Nearly two hundred years later, Green-Wood and Weeksville Heritage Center join together to celebrate and recognize their shared history by welcoming you to a very special Saturday afternoon. Aboard Green-Wood’s trolley, you’ll begin your tour with a survey of the many prominent Black New Yorkers and abolitionists laid rest here, including Margaret Pine (1778-1857), the last woman to have lived as a slave in New York, Susan Smith McKinney Steward (1847-1918), whose family owned land in Weeksville and who became first black female doctor in the state, and the artist Jean-Michel Basquiat (1960-1988), among many others.

Then we head to Weeksville in Crown Heights, now Brooklyn’s largest African-American cultural institution, to see the new permanent exhibition Weeksville, Transforming Community/In Pursuit of Freedom and the 19th century Hunterfly Road houses. This trolley tour begins and ends at Green-Wood.

A box lunch will be provided, and we’ll dine in the new and beautiful main room of the Weeksville Heritage Center. Please email with any food allergies.

Weeksville Heritage Center

PURCHASE TICKETS ONLINE - $35 for members of Green-Wood and BHS/$40 for non-members.

Green-Wood trolley tours are fully accessible and ADA compliant. In order to accommodate a wheelchair or other mobility device, advance arrangements must be made. Please call (718) 210-3080, ext. 1. Please note that portions of the tour take place outside the trolley and may require exiting the vehicle on multiple occasions.


Founded in 1838 and now a National Historic Landmark, Green-Wood was one of the first rural cemeteries in America. By the early 1860s, it had earned an international reputation for its magnificent beauty and became the prestigious place to be buried, attracting 500,000 visitors a year, second only to Niagara Falls as the nation’s greatest tourist attraction. Crowds flocked there to enjoy family outings, carriage rides, and sculpture viewing in the finest of first generation American landscapes. Green-Wood’s popularity helped inspire the creation of public parks, including New York City’s Central and Prospect Parks.

Green-Wood is 478 spectacular acres of hills, valleys, glacial ponds and paths, throughout which exists one of the largest outdoor collections of 19th- and 20th-century statuary and mausoleums. Four seasons of beauty from century-and-a-half-old trees offer a peaceful oasis to visitors, as well as its 560,000 permanent residents, including Leonard Bernstein, Boss Tweed, Charles Ebbets, Jean-Michel Basquiat, Louis Comfort Tiffany, Horace Greeley, Civil War generals, baseball legends, politicians, artists, entertainers and inventors.

A magnet for history buffs and bird watchers, Green-Wood is a Revolutionary War historic site (the Battle of Long Island was fought in 1776 across what is now its grounds), a designated site on the Civil War Discovery Trail and a registered member of the Audubon Cooperative Sanctuary System.

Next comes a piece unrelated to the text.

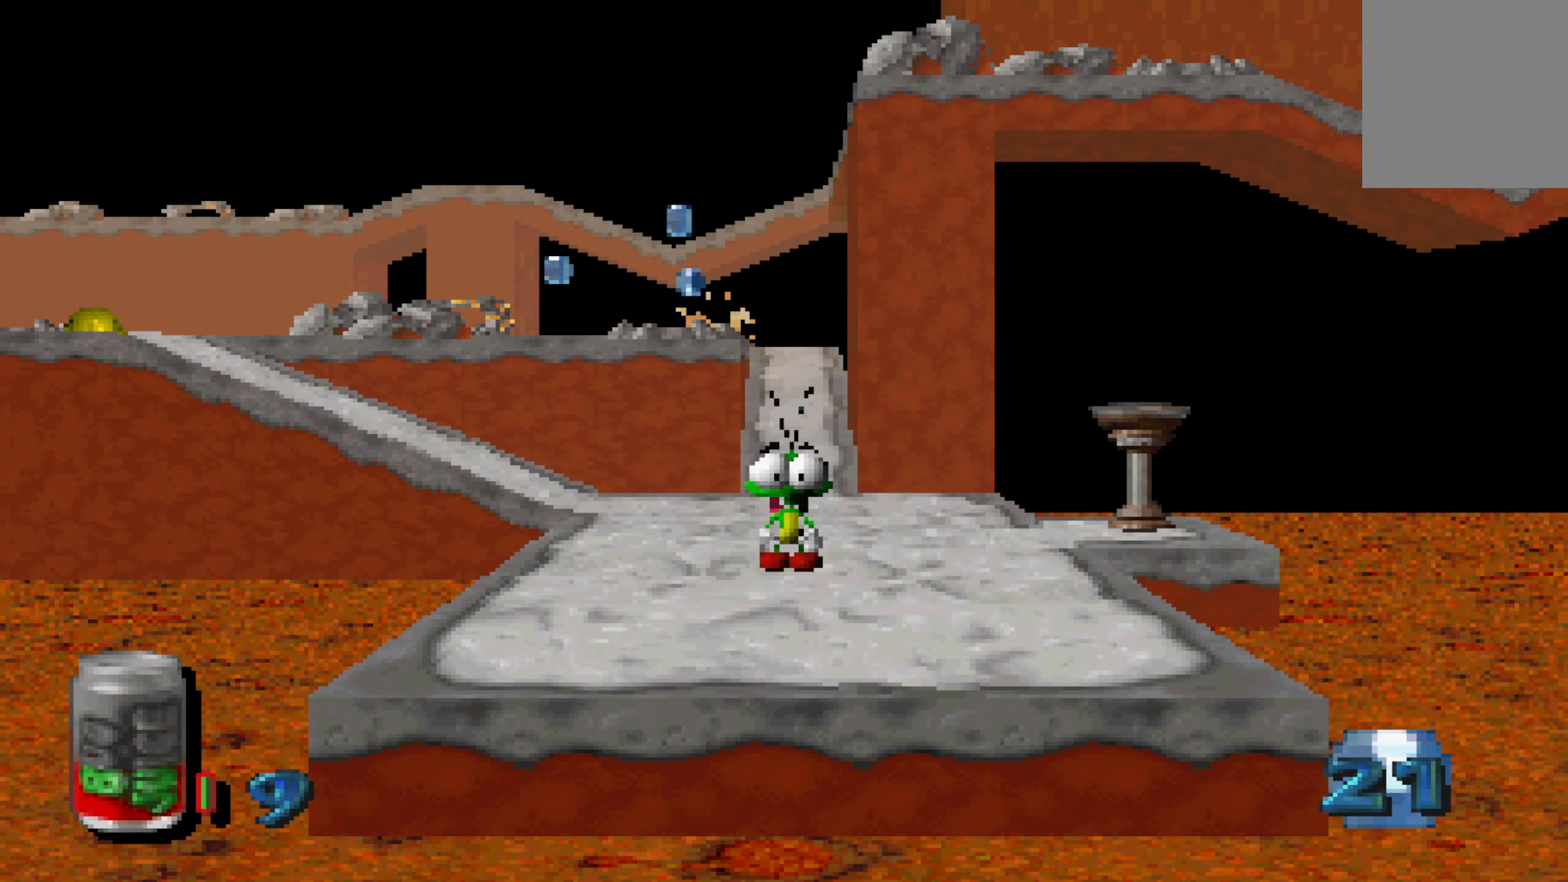
{"buttons": [], "left_stick": "up-right", "right_stick": "center", "events": [[150, "left_stick", "up-right"]]}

Weeksville Heritage Center, Brooklyn’s largest African-American cultural institution, is a multidisciplinary museum dedicated to preserving the history of the 19th century African American community of Weeksville, Brooklyn - one of America’s first free black communities.  Using a contemporary lens, we activate this unique history through the presentation of innovative, vanguard and experimental programs.  Weeksville advances its mission through history, preservation, visual and performing arts, ecology and the built environment.